## Records provided
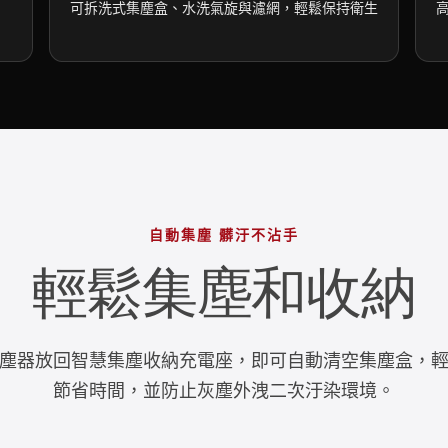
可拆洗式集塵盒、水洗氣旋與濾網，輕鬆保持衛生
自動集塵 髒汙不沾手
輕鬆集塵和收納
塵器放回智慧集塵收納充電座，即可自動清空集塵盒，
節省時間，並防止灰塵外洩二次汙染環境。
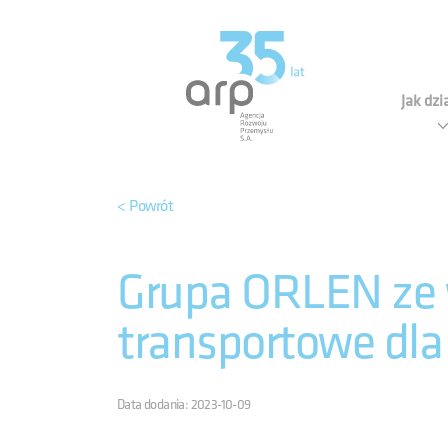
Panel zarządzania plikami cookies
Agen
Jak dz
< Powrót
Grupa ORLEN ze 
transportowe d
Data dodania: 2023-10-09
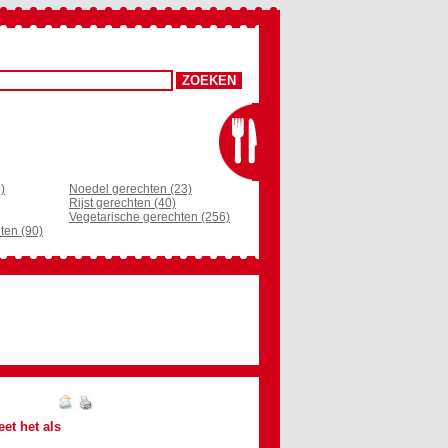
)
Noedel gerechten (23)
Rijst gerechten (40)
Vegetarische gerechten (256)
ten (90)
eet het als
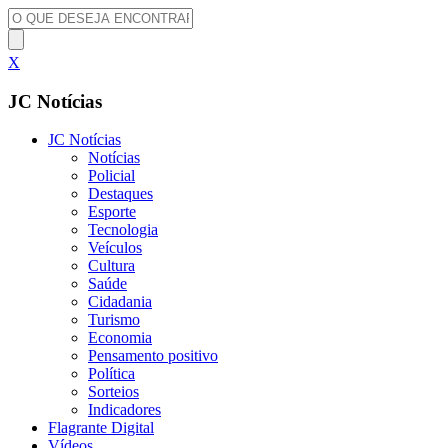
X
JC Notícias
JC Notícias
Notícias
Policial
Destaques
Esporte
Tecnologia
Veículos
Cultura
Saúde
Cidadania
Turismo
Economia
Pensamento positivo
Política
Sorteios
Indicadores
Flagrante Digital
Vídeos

* * *

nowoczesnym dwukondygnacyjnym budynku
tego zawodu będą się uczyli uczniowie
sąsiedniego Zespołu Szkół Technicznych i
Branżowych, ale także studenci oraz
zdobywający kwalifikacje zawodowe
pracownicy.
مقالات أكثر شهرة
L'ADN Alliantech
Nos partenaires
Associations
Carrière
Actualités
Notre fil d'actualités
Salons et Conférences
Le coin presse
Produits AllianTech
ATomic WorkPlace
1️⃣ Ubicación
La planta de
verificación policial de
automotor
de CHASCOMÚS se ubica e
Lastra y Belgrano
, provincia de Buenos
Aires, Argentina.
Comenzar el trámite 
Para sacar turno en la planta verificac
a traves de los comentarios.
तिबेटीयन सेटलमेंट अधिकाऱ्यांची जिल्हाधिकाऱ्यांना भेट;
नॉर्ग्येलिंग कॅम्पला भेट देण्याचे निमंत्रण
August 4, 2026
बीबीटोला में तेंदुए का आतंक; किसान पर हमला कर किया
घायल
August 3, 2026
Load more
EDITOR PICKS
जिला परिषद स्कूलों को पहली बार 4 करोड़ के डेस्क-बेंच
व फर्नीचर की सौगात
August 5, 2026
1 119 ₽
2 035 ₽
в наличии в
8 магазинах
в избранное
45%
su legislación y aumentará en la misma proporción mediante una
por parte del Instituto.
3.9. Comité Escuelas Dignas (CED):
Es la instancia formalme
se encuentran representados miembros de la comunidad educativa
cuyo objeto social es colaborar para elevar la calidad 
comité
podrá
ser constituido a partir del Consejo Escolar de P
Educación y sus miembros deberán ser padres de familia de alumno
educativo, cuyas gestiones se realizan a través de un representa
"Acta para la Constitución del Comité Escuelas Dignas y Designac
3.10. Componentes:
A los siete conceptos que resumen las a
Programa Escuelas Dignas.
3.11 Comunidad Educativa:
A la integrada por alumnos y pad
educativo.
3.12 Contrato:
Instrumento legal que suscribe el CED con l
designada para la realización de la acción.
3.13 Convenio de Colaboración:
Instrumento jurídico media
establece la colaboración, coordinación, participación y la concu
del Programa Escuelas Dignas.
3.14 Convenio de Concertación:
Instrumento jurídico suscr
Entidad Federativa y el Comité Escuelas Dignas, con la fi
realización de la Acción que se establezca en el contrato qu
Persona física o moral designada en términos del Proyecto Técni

## Task directions
Locate the word "Dignas" in the entries, and copy every line where it is found.

## Answer
3.9. Comité Escuelas Dignas (CED):
"Acta para la Constitución del Comité Escuelas Dignas y Designac
Programa Escuelas Dignas.
del Programa Escuelas Dignas.
Entidad Federativa y el Comité Escuelas Dignas, con la fi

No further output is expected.